Cast: Nicole Tomkins, Rowan Smyth, Dan Istrate, Circus- Szalewski, Shu Sakimoko, Kristel Elling
Member Reviews
This film sucks so much ass I sold my soul to SATAN to erase it from my memory. Fortunately Satan was kind enough to let me remember the only good part of the film— the dude raping the dead dog.
NO. just no. don’t watching. bad bad. not good bad.
Lame, boring. tired not to fall asleep.
At the intersection of cosmic and folk horrors, 1970s low budget exploitation cinema, mythic cursed movies and faux documentary there is Antrum.

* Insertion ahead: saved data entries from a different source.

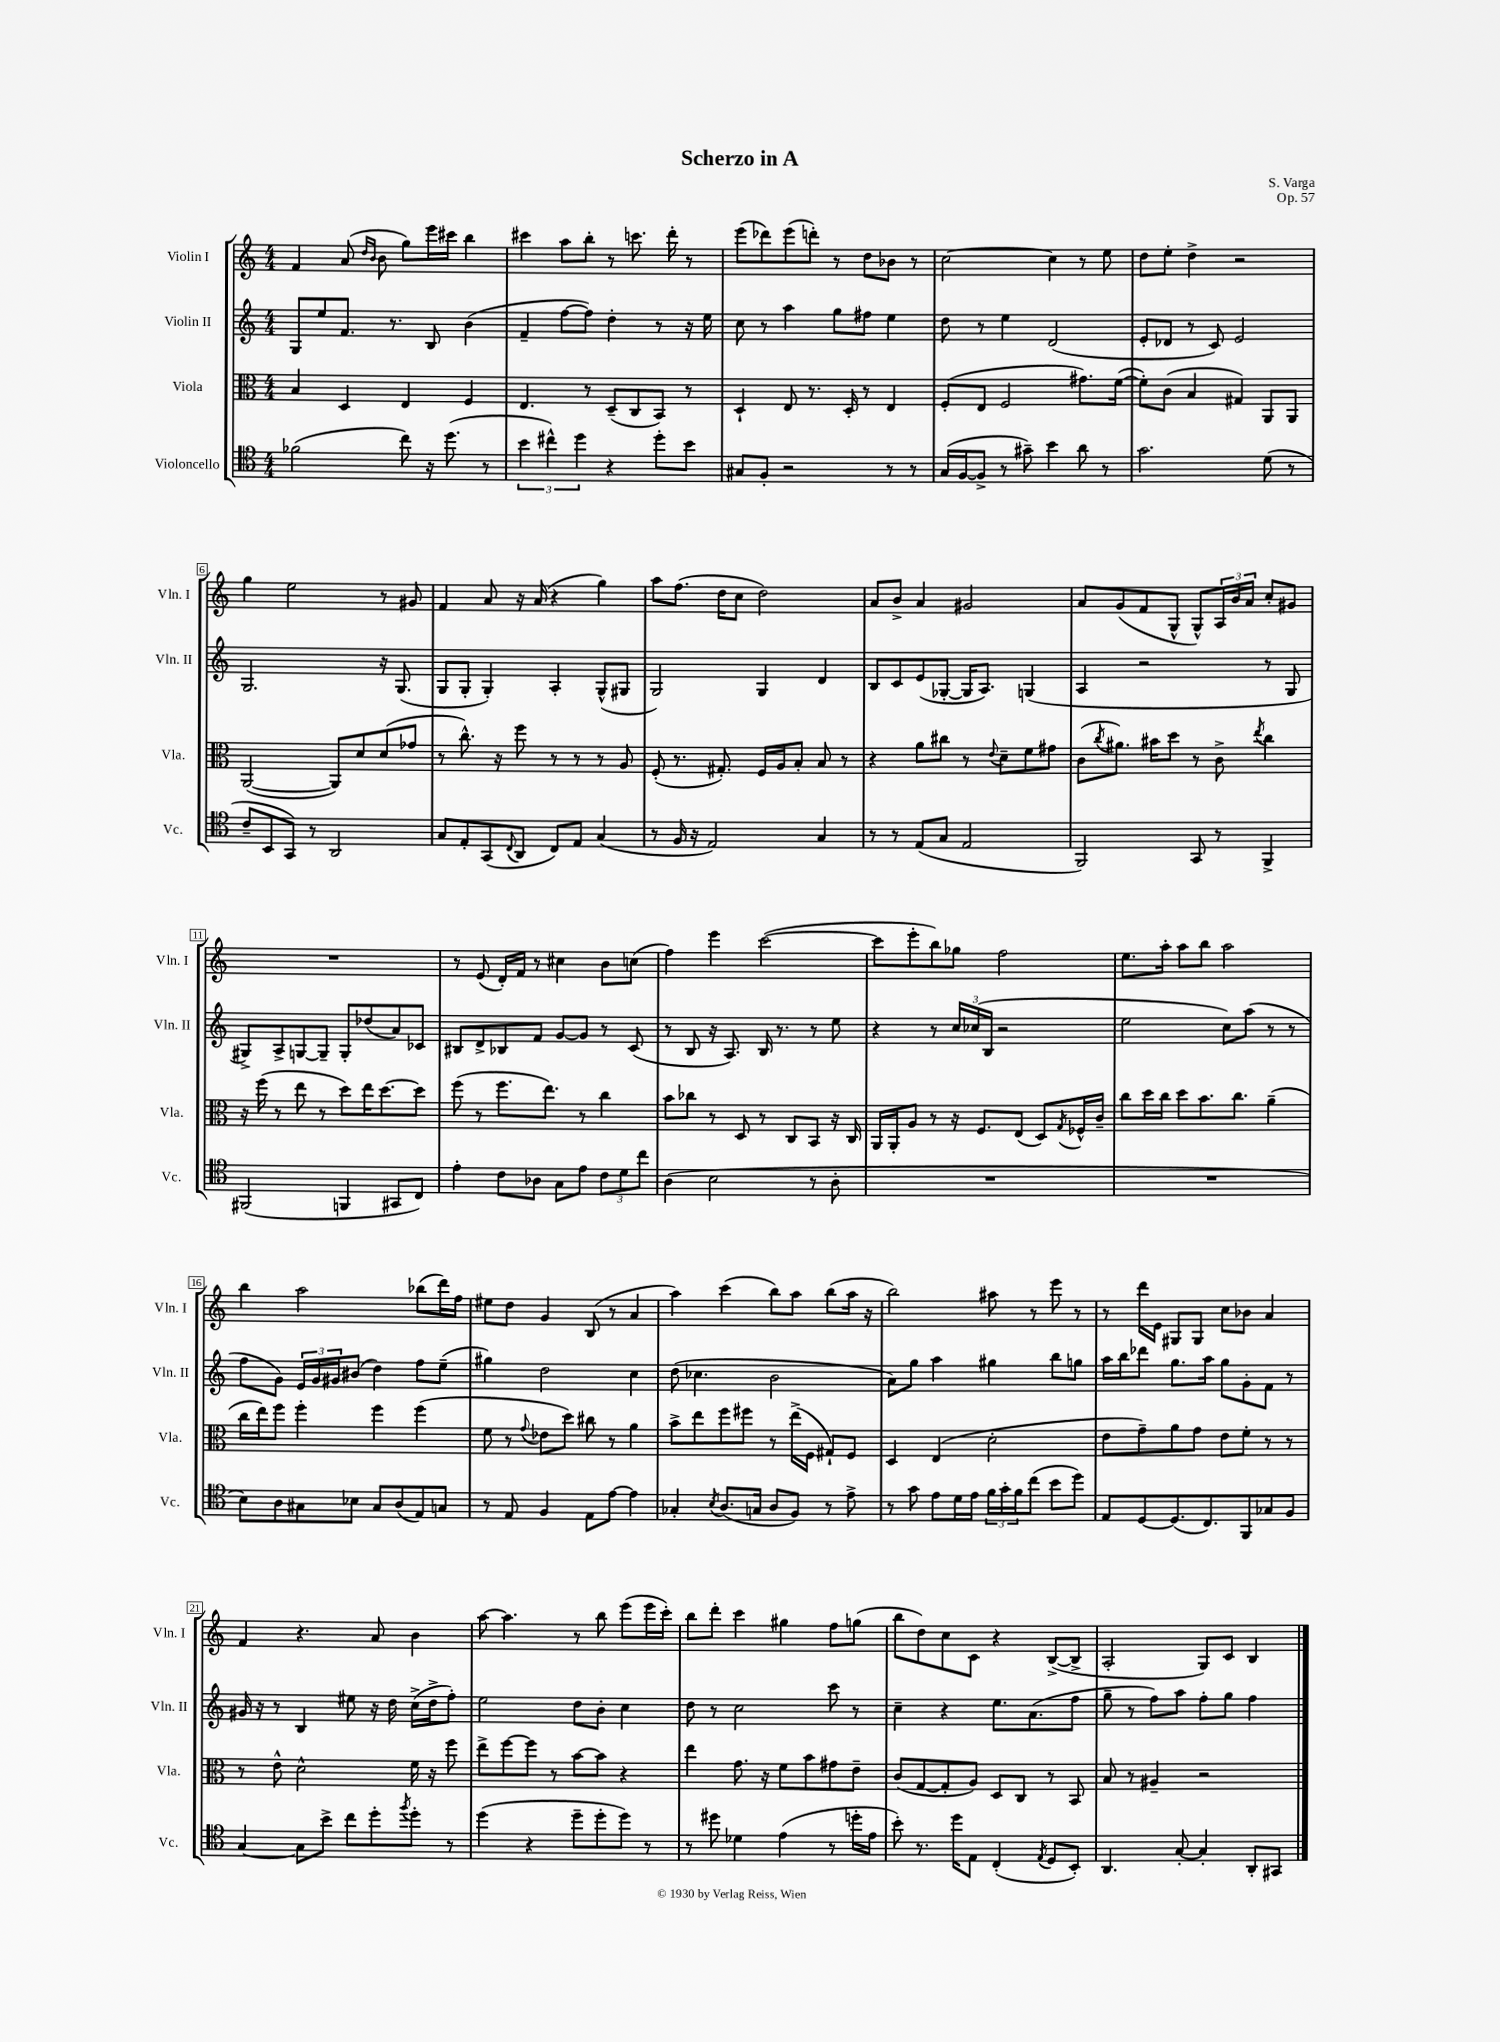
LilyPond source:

\header { title = "Scherzo in A" composer = "S. Varga" opus = "Op. 57" }
<<
\new StaffGroup <<
\new Staff = "s0" \with { instrumentName = "Violin I" shortInstrumentName = "Vln. I" } {
    \clef treble \key c \major \numericTimeSignature \time 4/4
    f'4 a'8( \grace { d''16 b'16 } b'8 g''8) e'''16 cis'''16 b''4 |
    cis'''4 a''8 b''8-. r8 c'''8. d'''16-. r8 |
    e'''8( des'''8) e'''8( d'''8-.) r8 d''8 bes'8 r8 |
    c''2~ c''4 r8 e''8 |
    d''8 e''8-. d''4-> r2 |
    g''4 e''2 r8 gis'8 |
    f'4 a'8 r16 a'16( r4 g''4) |
    a''8 f''8.( d''16 c''8 d''2) |
    a'8 b'8-> a'4 gis'2 |
    a'8 g'8( f'8 g8-^ g8-^) \tuplet 3/2 { a16 b'16 a'16 } c''8-. gis'8 |
    R1 |
    r8 e'8( d'16-.) f'16 r8 cis''4 b'8 c''8( |
    f''4) e'''4 c'''2~( |
    c'''8 e'''8-. b''8) ges''8 f''2 |
    e''8. a''16-. a''8 b''8 a''2 |
    b''4 a''2 bes''8( d'''16) f''16 |
    eis''8 d''8 g'4 b8( r8 a'4 |
    a''4) c'''4( b''8) a''8 b''8( a''16 r16 |
    b''2) ais''8 r8 e'''8 r8 |
    r8 d'''16 e'16 gis8 gis8 c''8 bes'8 a'4 |
    f'4 r4. a'8 b'4 |
    a''8~ a''4. r8 b''8 e'''8( e'''16 c'''16-.) |
    b''8 d'''8-. c'''4 gis''4 f''8 g''8( |
    b''8 d''8) c''8 c'8 r4 b8~->( b8-> |
    a2-. g8) c'8 b4 \bar "|." |
}
\new Staff = "s1" \with { instrumentName = "Violin II" shortInstrumentName = "Vln. II" } {
    \clef treble \key c \major \numericTimeSignature \time 4/4
    g8 e''8 f'8. r8. b8 b'4( |
    f'4-- f''8~ f''8) d''4-. r8 r16 e''16 |
    c''8 r8 a''4 g''8 fis''8 e''4 |
    d''8 r8 e''4 d'2( |
    e'8-. des'8 r8 c'8) e'2 |
    g2. r16 g8.( |
    g8 g8-. g4-.) a4-. g8-^( gis8 |
    g2) g4 d'4 |
    b8 c'8 e'8( ges8~-. ges16 a8.) g4( |
    a4 r2 r8 g8 |
    gis8->) a8-> g8~ g8-- g8-. des''8( a'8) ces'8 |
    bis8 d'8-> bes8 f'8 g'8~ g'8 r8 c'8( |
    r8 b8 r16 a8.) b16 r8. r8 e''8 |
    r4 r8 \tuplet 3/2 { c''16 ces''16( b16 } r2 |
    e''2 c''8) a''8( r8 r8 |
    f''8 g'8) \tuplet 3/2 { e'16 g'16 gis'16 } bis'8( d''4) f''8 e''8--( |
    gis''4) d''2 c''4 |
    d''8( ces''4. b'2 |
    a'8) g''8 a''4 gis''4 b''8 g''8 |
    a''16 b''16 des'''8 g''8. a''16 g''8 g'8-. f'8 r8 |
    gis'16 r16 r8 b4 eis''8 r16 d''16 c''16->( d''16-> f''8-.) |
    e''2 d''8 b'8-. c''4 |
    d''8 r8 c''2 c'''8 r8 |
    c''4-- r4 e''8. a'8.( f''8 |
    g''8-- r8 f''8) a''8 f''8-. g''8 f''4 \bar "|." |
}
\new Staff = "s2" \with { instrumentName = "Viola" shortInstrumentName = "Vla." } {
    \clef alto \key c \major \numericTimeSignature \time 4/4
    b4 d4 e4 f4 |
    e4. r8 d8--( c8 b,8) r8 |
    d4-! e8 r8. d16-. r8 e4 |
    f8-.( e8 f2 gis'8.) f'16~( |
    f'8-.) c'8( b4 gis4) a,8 a,8 |
    a,2~( a,8) d'8 d'8( ges'8 |
    r8 c''8.-^) r16 f''8 r8 r8 r8 a8 |
    f8-.( r8. gis8.-.) f16 a16 b8-. b8 r8 |
    r4 a'8 cis''8 r8 \appoggiatura { e'8 } d'8-- f'8 gis'8 |
    c'8( \acciaccatura { c''8 } ais'8.) bis'16 d''8 r8 c'8-> \acciaccatura { e''8 } c''4 |
    r16 f''16( r8 e''8 r8 d''8) e''16 d''8.~ d''8 |
    f''8( r8 f''8. e''8.) r8 c''4 |
    b'8 ces''8 r8 d8 r8 c8 b,8 r16 c16 |
    a,16 a,16-. a8 r8 r16 f8. e8( d8) \acciaccatura { g8 } fes16-^ c'16-- |
    c''8 d''16 c''16 d''8 b'8. c''8. a'4--( |
    c''16 e''16) f''8 f''4-. f''4 f''4( |
    f'8 r8 \appoggiatura { g'8 } ees'8 d''8) cis''8 r8 a'4 |
    b'8-> e''8 f''8 fis''8 r8 e''16->( f16 gis8-!) f8 |
    d4 e4( d'2-. |
    e'8 g'8--) a'8 g'8 e'8 f'8-. r8 r8 |
    r8 e'8-^ d'2-^ f'16 r16 f''8 |
    e''8-> f''8~ f''8 r8 b'8~ b'8 r4 |
    e''4 g'8. r16 f'8 b'8 gis'8 e'8-- |
    c'8( g8~ g8-. a8) d8 c8 r8 b,8 |
    b8 r8 ais4-- r2 \bar "|." |
}
\new Staff = "s3" \with { instrumentName = "Violoncello" shortInstrumentName = "Vc." } {
    \clef tenor \key c \major \numericTimeSignature \time 4/4
    fes'2( c''8) r16 d''8.( r8 |
    \tuplet 3/2 { b'4 cis''4-^) d''4 } r4 d''8-. b'8 |
    gis8 f8-. r2 r8 r8 |
    g16( f16~ f8-> r8 gis'8--) b'4 a'8 r8 |
    g'2. d'8( r8 |
    c'8-- b,8 g,8) r8 a,2 |
    g8 e8-. g,8( \appoggiatura { c8 } a,8 c8) e8 g4( |
    r8 f16 r16 e2) g4 |
    r8 r8 e8( g8 e2 |
    f,2) g,8 r8 f,4-> |
    fis,2( f,4 gis,8 c8) |
    e'4-. c'8 aes8 g8 e'8 \tuplet 3/2 { c'8 d'8 c''8 } |
    a4( b2 r8 a8-. |
    R1 |
    R1 |
    b8) a8 gis8 bes8 gis8 a8( e8) g8 |
    r8 e8 f4 e8 e'8~ e'4 |
    ges4-. \acciaccatura { b8 } a8.( g16 a8 f8) r8 e'8-> |
    r8 g'8 e'8 d'16 e'16 \tuplet 3/2 { f'16 g'16-. f'16 } c''8( b'8 d''8) |
    e8 d8~ d8.( c8.) f,8 ges8 f8 |
    g4~ g8 b'8-> c''8 d''8-. \acciaccatura { f''8 } d''8-. r8 |
    d''4( r4 d''8-- d''8-. d''8) r8 |
    r8 dis''8 des'4 e'4( r8 d''16-. e'16 |
    b'8-.) r8. d''16 e8 c4-.( \acciaccatura { e8 } d8 b,8-.) |
    a,4. g8~-. g4-. a,8-. gis,8 \bar "|." |
}
>>
>>
\layout { \context { \Score \override BarNumber.stencil = #(make-stencil-boxer 0.1 0.3 ly:text-interface::print) } }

Unfortunately everything from the framing device to the grainy aesthetic of the "discovered" lost print is entirely citational and derivative. Even John Carpenter's Cigarette Burns had to come up with a subject for a cursed movie nihilistic enough to inspire a desensitized audience accustomed to seeing extreme gore, torture, sadism and sexual violence to engage in a penitent riot of self-mutilation. Antrum, even with its "snuff" scenes grafted anachronistically into the fake film within a film with a framing documentary, is just not unsettling enough to live up to the self-generated hype. Which is perhaps the point; we know the production and post-production histories of cursed horror classics and the idea that occult rituals or pools full of real corpses could cause the horror to transcend the screens and infect reality exerts a perverse fascination. Siblings digging a hole to Hell to liberate the damned soul of their euthanized pet dog is not even Czech New Wave cult film fare. And the deer rape hunters, who might be demons in human skin, behave like a heavily sedated Hungarian version of the Sawyers from Texas Chain Saw Massacre. Even the black and white dumpster behind a diner sequence fails to have the impact of Mulholland Drive's sublime jump scare in a non-horror movie. If you are a film studies major who enjoys finding allusions to Lars Von Trier and Giallo soundtracks Antrum exists to validate your (and my) specialized body of trivia, but otherwise the timer that accompanies the legal disclaimer counts down to disappointment.
Deer Me. Upsetting at times, but I was waiting for coherence that never came.